FIG. 1 illustrates a diamond search pattern according to a conventional high-speed block matching motion search method;

FIG. 2 illustrates a hexagon-based search pattern according to a conventional high-speed block matching motion search method;

FIG. 3 is a block diagram of an exemplary video encoding device including a motion search apparatus which can be used with the present invention;

FIG. 4 is a block diagram of a motion search apparatus according to an exemplary embodiment of the present invention;

FIG. 5 illustrates motion vectors of adjacent blocks in a motion search apparatus according to an exemplary embodiment of the present invention;

FIG. 6 illustrates the use of an on-chip memory when a SAD (sum of absolute difference) is calculated by copying a single horizontal line in a motion search apparatus according to an exemplary embodiment of the present invention;

FIG. 7 illustrates a line search sequence for performing memory access processing and SAD calculation processing by accessing an off-chip memory using Direct Memory Access (DMA) while performing the SAD calculation processing according to an exemplary embodiment of the present invention;

FIG. 8 is a flowchart of a motion search method according to an exemplary embodiment of the present invention; and

FIG. 9 illustrates a final motion according to the motion search method illustrated in FIG. 8.

DETAILED DESCRIPTION OF THE INVENTION

Now, embodiments of the present invention will be described herein below with reference to the accompanying drawings. In the drawings, the same or similar elements are denoted by the same reference numerals even though they are depicted in different drawings. The invention is not limited to the examples shown and described herein, with the depictions provided for illustrative purposes. For the purposes of clarity and simplicity, well-known functions or constructions may not be described in detail when a description of such well-known functions or constructions would obscure appreciation of the invention by a person of ordinary skill in the art.
FIG. 3 is a block diagram of a video encoding device including a motion search apparatus 300 that can be used with the present invention. A process of compressing an input video signal will now be described in detail with reference to FIG. 3. A block divider 200 divides every frame of input video into blocks. A subtractor 230 subtracts a current frame from an output of a motion compensator 220, a Discrete Cosine Transformer (DCT) 240 transforms an output of the subtractor 230, and a quantizer 250 quantizes transformed coefficients. A variable length coder (VLC) 260 generates a compressed stream from a quantized result. A dequantizer/inverse DCT (IDCT) 270 and an adder 280 restore an input image to an original image, and the motion search apparatus 300 searches or predicts a motion of the current frame using the restored image (a previous image).

EXERCISE DATA:

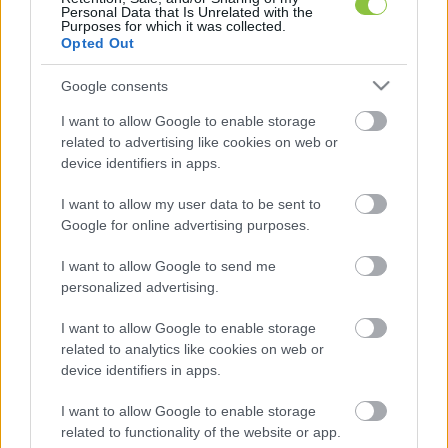
történteket a 444.hu.
Personal Data that Is Unrelated with the
Purposes for which it was collected.
Opted Out
Google consents
A kialakult helyzetről tartott egyeztetésen részt 
I want to allow Google to enable storage
vett Szalay-Bobrovniczky Kristóf honvédelmi 
related to advertising like cookies on web or
miniszter, Szijjártó Péter külgazdasági és 
device identifiers in apps.
külügyminiszter, Pintér Sándor belügyminiszter, 
I want to allow my user data to be sent to
valamint Rogán Antal, a Miniszterelnöki 
Google for online advertising purposes.
Kabinetirodát vezető miniszter is. A 
I want to allow Google to send me
miniszterelnök egyelőre nem osztott meg 
personalized advertising.
további részleteket, de ígéretük szerint 
I want to allow Google to enable storage
hamarosan bővebb tájékoztatás várható.
related to analytics like cookies on web or
device identifiers in apps.
I want to allow Google to enable storage
related to functionality of the website or app.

WORK REQUEST 1:
Reproduce the part of the video encoding text starting at "DETAILED DESCRIPTION OF" and ending at "in the art.".
WORK REQUEST 2:
Carry on the video encoding text from the point where it stops.

ANSWER AREA 1:
DETAILED DESCRIPTION OF THE INVENTION

Now, embodiments of the present invention will be described herein below with reference to the accompanying drawings. In the drawings, the same or similar elements are denoted by the same reference numerals even though they are depicted in different drawings. The invention is not limited to the examples shown and described herein, with the depictions provided for illustrative purposes. For the purposes of clarity and simplicity, well-known functions or constructions may not be described in detail when a description of such well-known functions or constructions would obscure appreciation of the invention by a person of ordinary skill in the art.

ANSWER AREA 2:
FIG. 4 is a block diagram providing details of the motion search apparatus 300 according to an exemplary embodiment of the present invention. Referring to FIG. 4, the motion search apparatus 300 includes a search line setting unit 310, a motion predictor 320, a search unit 330, and a motion selector 340.
If a frame is input into block divider 200 and is typically divided into macro blocks, the search line setting unit 310 of the motion search apparatus 300 determines whether a position of a current macro block is a first position in both horizontal and vertical directions of the frame. If the position of the current macro block is the first position in the horizontal and vertical directions of the frame, then the search line setting unit 310 sets a horizontal search line length as a horizontal size of a search window. However, if the position of the current macro block is the not the first position in the horizontal and vertical directions of the frame, the search line setting unit 310 then sets the horizontal search line length using adjacent motion vectors.
The motion predictor 320 obtains a predictive motion vector from vertical and horizontal medians of the adjacent motion vectors in order to select a search line starting point.
The search unit 330 calculates a SAD (sum of absolute difference) by setting a vertical direction value of the predictive motion vector as an initial search line, and by sequentially searching search lines.
The motion selector 340 determines a search line on which a minimum SAD is located from among the search lines and selects a minimum SAD position as a final motion vector based on the search line on which the minimum SAD is located.
FIG. 5 illustrates an example of motion vectors of adjacent blocks in a motion search apparatus according to an exemplary embodiment of the present invention.
Referring to the example shown in FIG. 5, a predictive motion vector is obtained from vertical and horizontal medians of motion vector values, and a horizontal search line length is determined by referring to horizontal component values of adjacent motion vectors. An example of one way to determine the horizontal search line length is represented by Equations 2 and 3,
max_— xx=max(MV ₁(x),MV ₂(x),MV ₃(x))
min_— xx=min(MV ₁(x),MV ₂(x),MV ₃(x)) (2)
h_size=min(((max_— xx−min_— xx+1)>>1)+D,SR) (3)
In equations (2) and (3) above, max_xx denotes the maximum value of horizontal components of adjacent motion vectors based on a 16×16 block size, min_xx denotes the minimum value of the horizontal components of the adjacent motion vectors, and SR denotes a horizontal search window size.
In addition, h_size is an element for determining a horizontal search line length as a smaller value between a value obtained by adding an offset D to a half of a value obtained by subtracting the minimum horizontal component of the adjacent motion vectors from the maximum horizontal component and SR.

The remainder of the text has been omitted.